Task to carry out:
Scan the data. Collect each line that contains the word "como".

(Dataset entries)
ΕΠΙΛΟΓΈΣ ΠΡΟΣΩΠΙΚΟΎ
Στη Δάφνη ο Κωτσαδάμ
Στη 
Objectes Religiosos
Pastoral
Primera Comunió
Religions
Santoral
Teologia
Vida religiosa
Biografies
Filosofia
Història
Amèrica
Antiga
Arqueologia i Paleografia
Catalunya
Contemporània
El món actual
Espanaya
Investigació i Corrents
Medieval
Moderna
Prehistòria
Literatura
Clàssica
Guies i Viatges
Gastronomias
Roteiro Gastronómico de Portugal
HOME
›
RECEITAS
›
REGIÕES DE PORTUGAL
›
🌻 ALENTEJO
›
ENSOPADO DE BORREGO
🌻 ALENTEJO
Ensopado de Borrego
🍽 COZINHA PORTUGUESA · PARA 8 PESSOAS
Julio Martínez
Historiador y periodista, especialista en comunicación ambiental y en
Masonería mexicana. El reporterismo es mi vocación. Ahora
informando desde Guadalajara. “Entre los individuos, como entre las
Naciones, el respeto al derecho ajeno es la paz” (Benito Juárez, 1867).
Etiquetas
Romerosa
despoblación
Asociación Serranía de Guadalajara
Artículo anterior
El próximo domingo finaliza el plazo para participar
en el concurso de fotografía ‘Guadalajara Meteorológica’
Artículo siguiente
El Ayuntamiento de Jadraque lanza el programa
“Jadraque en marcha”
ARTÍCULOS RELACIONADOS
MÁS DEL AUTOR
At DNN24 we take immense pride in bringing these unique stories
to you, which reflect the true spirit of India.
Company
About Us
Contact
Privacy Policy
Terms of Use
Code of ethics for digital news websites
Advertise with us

--

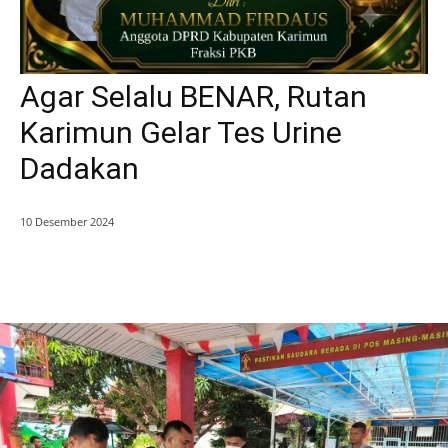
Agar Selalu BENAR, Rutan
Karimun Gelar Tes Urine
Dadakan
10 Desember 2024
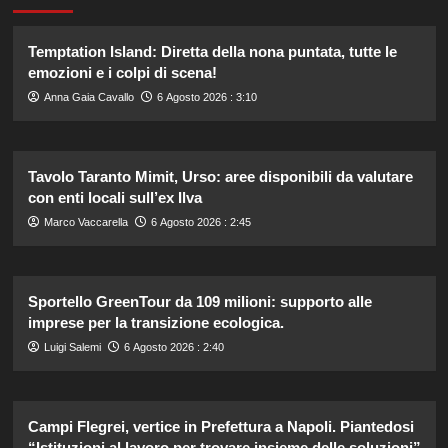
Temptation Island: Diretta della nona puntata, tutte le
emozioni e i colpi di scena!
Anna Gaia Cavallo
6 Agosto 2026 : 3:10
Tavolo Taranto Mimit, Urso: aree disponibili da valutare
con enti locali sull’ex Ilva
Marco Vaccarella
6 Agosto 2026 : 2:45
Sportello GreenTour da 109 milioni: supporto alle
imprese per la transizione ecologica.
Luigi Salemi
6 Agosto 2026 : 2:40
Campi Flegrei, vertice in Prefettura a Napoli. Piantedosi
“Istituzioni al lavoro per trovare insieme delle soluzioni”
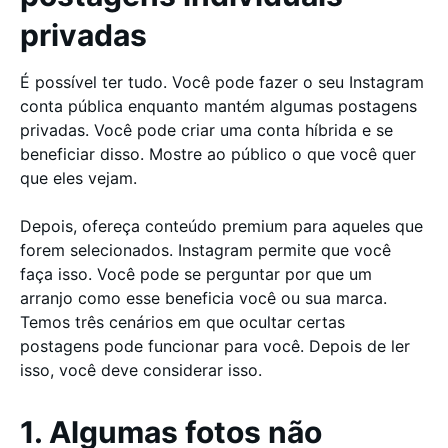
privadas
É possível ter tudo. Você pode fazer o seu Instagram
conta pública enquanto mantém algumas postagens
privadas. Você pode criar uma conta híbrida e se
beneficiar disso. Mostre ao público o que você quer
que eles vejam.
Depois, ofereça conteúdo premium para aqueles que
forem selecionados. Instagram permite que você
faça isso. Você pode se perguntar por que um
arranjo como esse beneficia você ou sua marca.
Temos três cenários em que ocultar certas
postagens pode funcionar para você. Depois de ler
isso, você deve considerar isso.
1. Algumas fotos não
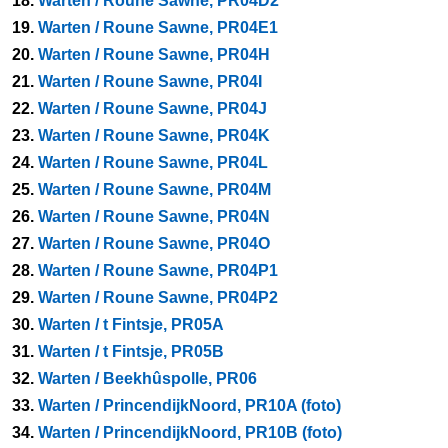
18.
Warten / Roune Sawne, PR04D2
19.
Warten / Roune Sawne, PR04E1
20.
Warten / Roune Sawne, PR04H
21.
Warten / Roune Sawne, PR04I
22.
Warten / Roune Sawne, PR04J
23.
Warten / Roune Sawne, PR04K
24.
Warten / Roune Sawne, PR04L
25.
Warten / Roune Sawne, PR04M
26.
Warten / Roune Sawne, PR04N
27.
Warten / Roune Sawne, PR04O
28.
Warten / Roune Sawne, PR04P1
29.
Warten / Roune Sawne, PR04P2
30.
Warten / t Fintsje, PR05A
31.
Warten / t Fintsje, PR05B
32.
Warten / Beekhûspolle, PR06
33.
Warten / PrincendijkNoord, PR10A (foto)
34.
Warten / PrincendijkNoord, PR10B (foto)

Task solution:
informando desde Guadalajara. “Entre los individuos, como entre las
arranjo como esse beneficia você ou sua marca.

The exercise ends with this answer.